- Born: 4 December 1930 Thiruvattar, Kanyakumari, India
- Died: 25 May 1995 (aged 64)
- Occupations: Playback singer, School teacher
- Years active: 1953-1995

= Kamukara Purushothaman =

Kamukara Purushothaman (4 December 1930 – 26 May 1995) was an Indian singer. He was a noted playback singer in Malayalam cinema during its early years. He has recorded over 170 songs in 68 movies in various South Indian languages.

==Early life==

Kamukara was born on 4 December 1930 in Thiruvattar in Kanyakumari district of present day Tamil Nadu. He was the son of Parameswara Kurup and Lekshmikkutty Amma. He started learning music from an early age under Karnatic music guru Thiruvattar Arumugham Pillai Bhagavathar, along with his sister, Leela Omchery, a known singer and musicologist. His career debut was at the local temple, Aadi Keshava Temple, Thiruvattar. He started music concerts by the age of 15 and became an artist at Trivandrum Broadcasting Corporation by the age of 20 and became active in All India Radio music programmes.

== Career ==
His first recording for a film was in 1953 for the Malayalam film, Ponkathir, a Merryland Studio production to start a film career which spanned over 20 years and 68 Malayalam (total 125) films. He was the leading male singer in Malayalam films during the 50s and 60s till K.J. Yesudas appeared on the scene. Two of his soulfully rendered songs, "Aathmavidyalayame" for the film Harishchandra and "Ekanthathayude" for Bhargavi Nilayam are widely considered to be among the all-time great songs of Malayalam film music. He was a regular singer in Merryland films until the 1970s. Most of his songs were written by Thirunainar kurichi Madhavan Nair and composed by Brother Lakshmanan.

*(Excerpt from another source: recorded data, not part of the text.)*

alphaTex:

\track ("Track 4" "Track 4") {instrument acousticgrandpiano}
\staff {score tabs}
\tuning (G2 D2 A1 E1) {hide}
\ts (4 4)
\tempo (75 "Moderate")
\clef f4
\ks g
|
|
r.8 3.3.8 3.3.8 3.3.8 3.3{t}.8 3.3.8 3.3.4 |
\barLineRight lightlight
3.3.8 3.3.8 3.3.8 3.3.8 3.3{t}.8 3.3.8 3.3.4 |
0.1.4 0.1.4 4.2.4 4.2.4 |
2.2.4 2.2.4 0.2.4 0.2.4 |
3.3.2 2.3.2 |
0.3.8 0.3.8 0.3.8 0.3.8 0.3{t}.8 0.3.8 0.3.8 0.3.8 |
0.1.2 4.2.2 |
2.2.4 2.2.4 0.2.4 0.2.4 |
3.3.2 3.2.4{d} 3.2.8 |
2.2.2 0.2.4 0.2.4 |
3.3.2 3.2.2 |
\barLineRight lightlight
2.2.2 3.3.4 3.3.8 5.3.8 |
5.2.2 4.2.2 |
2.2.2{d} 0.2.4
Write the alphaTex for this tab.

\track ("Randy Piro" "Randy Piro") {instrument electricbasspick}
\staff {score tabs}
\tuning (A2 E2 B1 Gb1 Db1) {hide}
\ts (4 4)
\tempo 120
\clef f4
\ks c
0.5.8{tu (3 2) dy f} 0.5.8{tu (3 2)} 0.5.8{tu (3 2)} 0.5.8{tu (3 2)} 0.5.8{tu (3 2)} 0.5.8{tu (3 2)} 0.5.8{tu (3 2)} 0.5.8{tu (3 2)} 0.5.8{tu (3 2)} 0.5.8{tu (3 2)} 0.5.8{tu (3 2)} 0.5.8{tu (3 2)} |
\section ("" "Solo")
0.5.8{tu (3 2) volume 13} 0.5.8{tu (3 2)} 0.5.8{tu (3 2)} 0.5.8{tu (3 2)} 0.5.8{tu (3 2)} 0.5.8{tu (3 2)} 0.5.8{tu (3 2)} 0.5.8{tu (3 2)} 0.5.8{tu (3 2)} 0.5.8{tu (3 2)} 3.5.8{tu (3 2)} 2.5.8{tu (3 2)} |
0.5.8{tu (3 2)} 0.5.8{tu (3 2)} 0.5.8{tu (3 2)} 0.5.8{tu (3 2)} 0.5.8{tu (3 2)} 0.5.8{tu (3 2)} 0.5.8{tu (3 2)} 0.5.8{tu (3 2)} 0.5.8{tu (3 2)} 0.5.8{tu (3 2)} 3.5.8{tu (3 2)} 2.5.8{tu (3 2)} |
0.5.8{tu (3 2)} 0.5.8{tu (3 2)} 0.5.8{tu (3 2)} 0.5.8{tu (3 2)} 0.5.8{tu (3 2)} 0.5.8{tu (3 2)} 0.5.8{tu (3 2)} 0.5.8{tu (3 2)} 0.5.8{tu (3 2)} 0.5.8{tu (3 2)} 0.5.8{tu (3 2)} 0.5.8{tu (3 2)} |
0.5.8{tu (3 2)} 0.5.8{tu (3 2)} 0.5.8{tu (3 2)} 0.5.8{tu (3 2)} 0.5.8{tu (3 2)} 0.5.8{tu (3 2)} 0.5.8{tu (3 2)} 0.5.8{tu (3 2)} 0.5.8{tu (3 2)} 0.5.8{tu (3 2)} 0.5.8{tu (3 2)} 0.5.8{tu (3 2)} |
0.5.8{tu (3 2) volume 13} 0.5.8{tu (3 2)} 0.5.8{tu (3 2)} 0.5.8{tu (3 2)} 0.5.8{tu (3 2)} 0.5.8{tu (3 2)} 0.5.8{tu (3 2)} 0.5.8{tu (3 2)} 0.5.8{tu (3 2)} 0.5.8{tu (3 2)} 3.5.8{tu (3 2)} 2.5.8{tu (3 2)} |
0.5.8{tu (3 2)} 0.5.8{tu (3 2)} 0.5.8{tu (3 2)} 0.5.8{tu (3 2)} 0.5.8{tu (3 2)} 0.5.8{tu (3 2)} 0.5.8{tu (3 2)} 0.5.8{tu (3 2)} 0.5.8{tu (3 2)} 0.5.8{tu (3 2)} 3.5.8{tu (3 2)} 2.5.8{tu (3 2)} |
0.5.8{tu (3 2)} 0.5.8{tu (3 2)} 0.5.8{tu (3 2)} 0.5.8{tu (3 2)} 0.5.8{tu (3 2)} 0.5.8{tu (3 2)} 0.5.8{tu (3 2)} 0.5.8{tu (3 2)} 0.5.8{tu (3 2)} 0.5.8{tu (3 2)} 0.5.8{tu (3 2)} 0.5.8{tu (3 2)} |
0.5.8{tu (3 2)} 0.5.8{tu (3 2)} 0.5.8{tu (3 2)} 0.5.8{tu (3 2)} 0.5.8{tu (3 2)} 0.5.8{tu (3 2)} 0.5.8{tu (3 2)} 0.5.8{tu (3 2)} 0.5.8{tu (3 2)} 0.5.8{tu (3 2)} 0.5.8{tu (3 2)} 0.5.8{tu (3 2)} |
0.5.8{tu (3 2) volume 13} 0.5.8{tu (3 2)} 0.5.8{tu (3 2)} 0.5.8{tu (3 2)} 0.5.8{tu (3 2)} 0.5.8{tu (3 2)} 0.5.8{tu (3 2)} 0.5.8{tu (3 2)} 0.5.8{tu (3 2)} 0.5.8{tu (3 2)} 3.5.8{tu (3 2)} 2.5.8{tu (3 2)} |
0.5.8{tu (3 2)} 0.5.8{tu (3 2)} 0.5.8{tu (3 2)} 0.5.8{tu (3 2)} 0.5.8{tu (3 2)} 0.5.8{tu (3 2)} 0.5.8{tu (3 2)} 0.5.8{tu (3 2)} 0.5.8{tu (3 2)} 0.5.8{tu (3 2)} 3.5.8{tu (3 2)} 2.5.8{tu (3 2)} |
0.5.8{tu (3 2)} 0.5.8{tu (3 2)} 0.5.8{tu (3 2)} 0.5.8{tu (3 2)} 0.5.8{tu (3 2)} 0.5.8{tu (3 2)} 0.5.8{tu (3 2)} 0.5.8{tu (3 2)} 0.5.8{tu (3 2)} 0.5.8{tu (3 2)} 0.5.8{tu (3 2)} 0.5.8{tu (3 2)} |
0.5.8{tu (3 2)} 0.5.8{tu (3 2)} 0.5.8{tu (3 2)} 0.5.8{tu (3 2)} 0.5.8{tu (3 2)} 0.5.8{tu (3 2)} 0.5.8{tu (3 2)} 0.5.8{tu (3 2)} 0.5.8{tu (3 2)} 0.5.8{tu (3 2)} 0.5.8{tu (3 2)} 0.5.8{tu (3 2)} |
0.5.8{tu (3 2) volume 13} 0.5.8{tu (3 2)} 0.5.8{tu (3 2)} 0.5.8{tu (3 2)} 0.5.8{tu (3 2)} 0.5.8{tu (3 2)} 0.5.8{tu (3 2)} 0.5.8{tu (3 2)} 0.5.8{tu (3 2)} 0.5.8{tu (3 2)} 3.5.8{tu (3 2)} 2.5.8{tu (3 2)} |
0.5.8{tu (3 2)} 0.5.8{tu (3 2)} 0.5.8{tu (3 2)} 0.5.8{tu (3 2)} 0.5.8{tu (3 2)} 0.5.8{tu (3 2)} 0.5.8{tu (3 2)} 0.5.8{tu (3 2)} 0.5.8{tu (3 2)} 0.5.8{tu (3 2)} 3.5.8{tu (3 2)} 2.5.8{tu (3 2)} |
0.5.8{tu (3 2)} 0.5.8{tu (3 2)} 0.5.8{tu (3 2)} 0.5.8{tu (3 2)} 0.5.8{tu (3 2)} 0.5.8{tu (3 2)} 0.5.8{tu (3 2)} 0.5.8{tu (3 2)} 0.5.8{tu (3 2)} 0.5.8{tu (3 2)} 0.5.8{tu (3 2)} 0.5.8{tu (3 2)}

Later in his career, Kamukara Purushothaman, along with K. P. Udayabhanu and other senior singers formed a music troupe by name Old is Gold and performed stage programs all over India and abroad.

In 1983, he received the Kerala Sangeetha Nataka Akademi Award.

==Death==
Kamukara, who was a school teacher by profession, and retired as the Principal of Thiruvattar Govt. School, died suddenly on 26 May 1995 after suffering from a massive heart attack while on a journey to Thiruvananthapuram. He was aged 64 at the time of his death. He is survived by his four children, children-in-law and grandchildren. Ramani Purushothaman, his wife, died on 30 January 2025, aged 88.

==Popular songs==

| Song | Film |
|---|---|
| Aathmavidyalayame | Harishchandra |
| Eeswara chintha ithonne manushyanu | Bhakta Kuchela |
| Nale Nale ennayittum Bhagavane | Bhakta Kuchela |
| Ganga Yamuna | Hotel Highrange |
| Sangeethame Jeevitham | Jail Pulli |
| Osana, Osana | Snapaka Yohannan |
| Mattoru Seethaye | Tharavattamma |
| Ekanthathyude Apara theeram | Bhargavi Nilayam |
| Pancha Varna Thatha Pole | Karutha kai |
| Asoka Vanathile Seethamma | Kallichellamma |
| Marakkan Kazhiyumo | Kannur Deluxe |
| Padachavan Padachappol | Kayamkulam Kochunni |
| Panineer Malarinorithal kozhinjalum | Njana Sundari |
| Thumpappoo peyyana poonilaave | Randidangazhi |
| Poovinu manamilla kinavinu kulirilla | Chilamboli |
| Chandrande prabhayil chandana mazhayil |  |
| Poothaliyundo kinave poopanthalundo nilave | Indulekha |
| Mindathathenthanu thathe | Njanasundari |
| Kanninayum kanninayum bandham nischayichu | Lady doctor |

==Kamukara Awards==
Kamukara Award is instituted in the remembrance of Kamukara Purushothaman, to exemplary musicians. It was started in 1997, as a part of Kamukara's second death anniversary. Awardees by the year are:

V. Dakshinamoorthy, K. Raghavan, P. Leela, K. J. Yesudas, P. Jayachandran, P. Susheela, S. Janaki, Vani Jairam, P. B. Sreenivas, M. S. Baburaj, B. Vasantha, L. R. Eswari, K. J. Joy, M. S. Viswanathan, M. K. Arjunan, M. G. Radhakrishnan, Shyam (composer), K. P. Udayabhanu, P. Madhuri, Ouseppachan, Sujatha Mohan, K. S. Chithra and M. G. Sreekumar.